Text for analysis:
Machine Learning Methods for Modeling and Classification of Fashion-MNIST

David Blumenstiel, Bonnie Cooper, Robert Welk, Leo Yi
"2021-12-10"

Project Goal: apply dimensionality reduction techniques to the Fashion MNIST dataset and evaluate the effectiveness of the results for classification using a variety of machine learning algorithms

Fashion MNIST

dataset of clothing images labeled by item category

60k training images, 10k test images

images: grayscale, 28x28 pixels

more challenging substitute for MNIST

Our Approach

2 different approaches to dimensionality reduction:
- Feature Engineering
- Principal Component Analysis
Compare Performance of models trained with or without dimensionality reduction
Evaluate the performance of a variety of models trained with dimensionality reduction

Why Dimensionality Reduction?

Not all pixels are informative

Many pixels in the periphery have consistently low values
Some pixels in the center have consistently high values
this redundancy suggests we can reduce the feature space to more efficiently represent the data

Dimensionality Reduction: Feature Engineering

We observed categorical patterns in the pixel values
We engineered a new feature based on the patterns
Reduced the number of features from 784 \( \rightarrow \) ~80

Modeling Fashion-MNIST with the Feature Engineered Dataset

We trained multiple machine learning models for classification on the engineered feature set:

Random Forest
Support Vector Machine
k-Nearest Neighbor
Multinomial logistic regression
Naive Bayes

We found radial SVM performed best. However, Random Forest had comparable performance and trained much faster

Model Type	Training Duration	Test Accuracy
SVM (radial)	19.0	0.856
Mult. Log. Reg.	9.3	0.824
Random Forest	5.5	0.855
kNN	2.6	0.795
Naive Bayes	0.2	0.713

Dimensionality Reduction: PCA

We performed PCA on the 784 pixel value features from the original dataset.

The skree plot (left) shows that the first ~12 components describe most of the data variance

The Cumulative Explained Variance plot (right) shows that 95% of the variance can be explained by the first 187 components

kNN with & without PCA dimensionality reduction

We trained kNN models on the original & the PCA feature sets

hyperparameter tuning curves for original (top) & PCA (bottom)

PCA kNN model performs slightly better (82.35% vs 81.23% overall accuracy; a significant difference at α = 0.05)

Data for review:
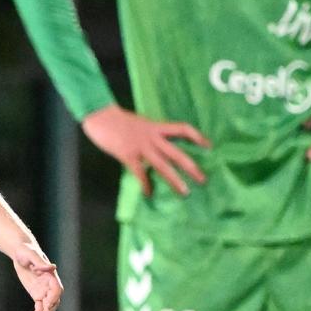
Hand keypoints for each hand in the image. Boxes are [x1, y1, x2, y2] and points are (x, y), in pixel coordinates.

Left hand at [12, 243, 63, 310]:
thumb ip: (41, 262)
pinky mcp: (36, 294)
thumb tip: (52, 267)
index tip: (46, 305)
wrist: (19, 252)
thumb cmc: (25, 250)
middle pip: (54, 301)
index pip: (57, 290)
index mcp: (51, 275)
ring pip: (47, 307)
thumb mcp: (31, 255)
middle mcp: (49, 284)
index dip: (54, 298)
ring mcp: (44, 290)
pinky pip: (39, 307)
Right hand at [81, 105, 209, 197]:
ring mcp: (141, 147)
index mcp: (156, 127)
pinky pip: (140, 173)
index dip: (197, 136)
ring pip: (162, 165)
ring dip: (174, 180)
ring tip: (184, 192)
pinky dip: (145, 184)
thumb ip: (151, 134)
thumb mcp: (141, 124)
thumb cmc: (119, 120)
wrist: (101, 116)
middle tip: (203, 179)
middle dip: (191, 167)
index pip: (182, 129)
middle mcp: (152, 137)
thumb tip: (160, 145)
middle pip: (177, 153)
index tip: (209, 146)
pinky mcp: (128, 155)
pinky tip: (149, 193)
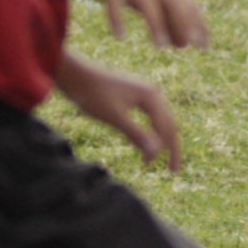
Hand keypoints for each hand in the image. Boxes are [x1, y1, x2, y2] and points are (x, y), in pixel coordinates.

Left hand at [57, 53, 182, 171]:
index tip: (171, 172)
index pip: (168, 129)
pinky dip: (151, 131)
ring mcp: (144, 92)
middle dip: (171, 147)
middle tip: (172, 171)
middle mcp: (152, 92)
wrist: (75, 75)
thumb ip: (136, 135)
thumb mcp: (115, 118)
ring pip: (161, 120)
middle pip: (169, 123)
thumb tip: (155, 153)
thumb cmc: (92, 95)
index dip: (171, 152)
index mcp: (151, 97)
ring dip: (161, 140)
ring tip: (156, 159)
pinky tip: (145, 142)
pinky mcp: (135, 94)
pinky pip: (151, 116)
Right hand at [78, 0, 208, 49]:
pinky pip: (114, 2)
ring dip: (156, 24)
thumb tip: (184, 45)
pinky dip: (118, 18)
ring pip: (147, 2)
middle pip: (172, 1)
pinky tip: (120, 36)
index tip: (205, 46)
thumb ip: (170, 18)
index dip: (198, 24)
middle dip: (181, 23)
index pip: (187, 4)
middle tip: (186, 47)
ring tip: (161, 47)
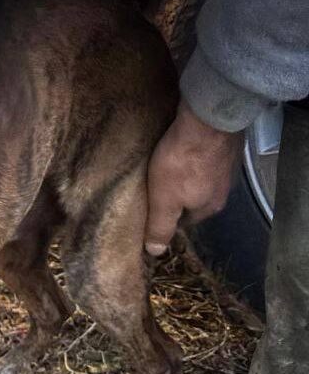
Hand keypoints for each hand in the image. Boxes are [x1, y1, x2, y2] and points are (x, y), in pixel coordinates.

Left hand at [145, 100, 242, 255]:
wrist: (206, 121)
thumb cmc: (181, 163)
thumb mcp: (163, 199)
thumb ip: (160, 225)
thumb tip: (155, 252)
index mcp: (209, 207)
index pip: (184, 221)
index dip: (165, 217)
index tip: (148, 208)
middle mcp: (222, 191)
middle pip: (193, 200)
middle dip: (174, 196)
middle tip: (151, 187)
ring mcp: (225, 167)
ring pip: (199, 179)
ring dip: (182, 176)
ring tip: (162, 169)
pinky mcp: (223, 146)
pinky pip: (203, 159)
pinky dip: (190, 158)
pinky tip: (178, 150)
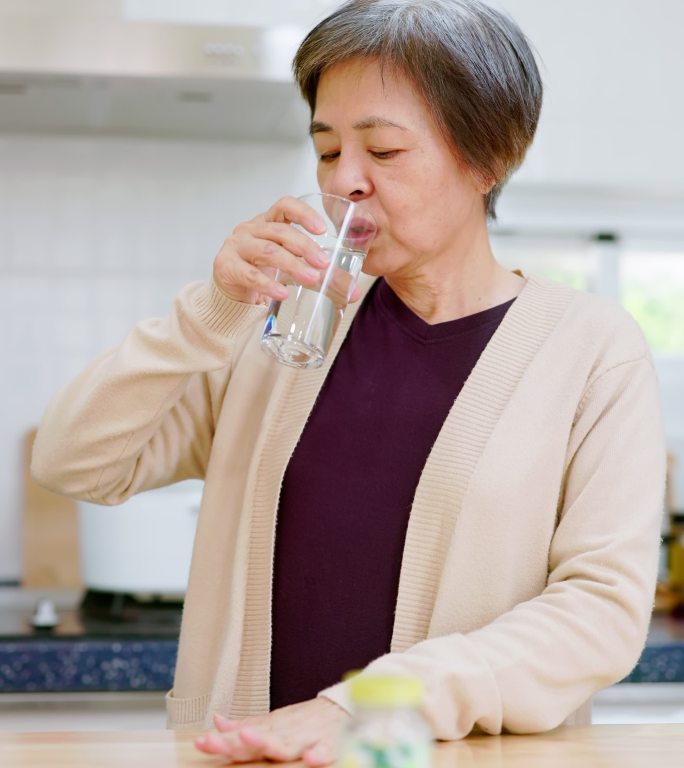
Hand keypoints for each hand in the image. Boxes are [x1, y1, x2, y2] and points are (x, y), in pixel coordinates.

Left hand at [194, 696, 348, 764]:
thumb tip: (217, 722)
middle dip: (236, 741)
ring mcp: (308, 738)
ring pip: (287, 744)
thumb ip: (247, 724)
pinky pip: (327, 751)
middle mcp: (287, 732)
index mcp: (272, 729)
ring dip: (268, 742)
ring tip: (248, 738)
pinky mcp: (331, 744)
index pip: (243, 736)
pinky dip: (320, 754)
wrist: (345, 707)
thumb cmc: (306, 720)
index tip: (202, 742)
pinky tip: (312, 759)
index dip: (222, 741)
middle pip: (259, 740)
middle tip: (215, 741)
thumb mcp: (275, 720)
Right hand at [213, 196, 331, 305]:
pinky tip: (282, 293)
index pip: (285, 206)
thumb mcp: (294, 269)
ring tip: (310, 278)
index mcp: (268, 223)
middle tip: (324, 263)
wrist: (232, 293)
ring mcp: (236, 246)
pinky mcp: (226, 267)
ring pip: (267, 251)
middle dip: (305, 247)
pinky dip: (267, 284)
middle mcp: (251, 229)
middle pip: (280, 232)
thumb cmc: (264, 272)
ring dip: (292, 264)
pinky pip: (249, 274)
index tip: (322, 229)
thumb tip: (354, 293)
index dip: (303, 213)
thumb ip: (323, 278)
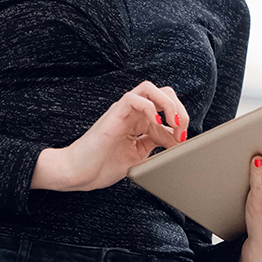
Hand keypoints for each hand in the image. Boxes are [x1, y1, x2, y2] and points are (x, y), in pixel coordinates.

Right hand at [60, 80, 188, 190]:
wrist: (79, 173)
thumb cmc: (103, 165)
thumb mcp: (139, 155)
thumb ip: (155, 144)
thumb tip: (177, 139)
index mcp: (140, 122)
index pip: (167, 110)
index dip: (180, 125)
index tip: (183, 142)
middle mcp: (133, 112)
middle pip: (164, 93)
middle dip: (179, 109)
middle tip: (181, 130)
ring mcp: (124, 111)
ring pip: (150, 88)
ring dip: (167, 103)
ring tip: (173, 122)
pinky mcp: (114, 113)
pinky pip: (135, 98)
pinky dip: (150, 107)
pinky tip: (155, 124)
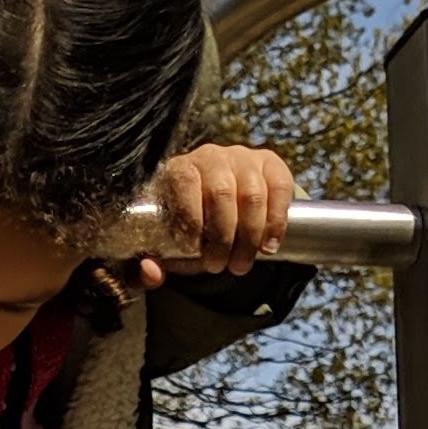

Tasks:
A – Reproduce the passage of the Fashion-MNIST summary that starts at "2 different approaches" and ends after "Why Dimensionality Reduction?", word for word.
B – Translate into Spanish this sentence from the Fashion-MNIST summary: "We performed PCA on the 784 pixel value features from the original dataset."

Solution set:
A –
2 different approaches to dimensionality reduction:
- Feature Engineering
- Principal Component Analysis
Compare Performance of models trained with or without dimensionality reduction
Evaluate the performance of a variety of models trained with dimensionality reduction

Why Dimensionality Reduction?

B – Realizamos un PCA sobre las 784 características de valores de píxel del conjunto de datos original.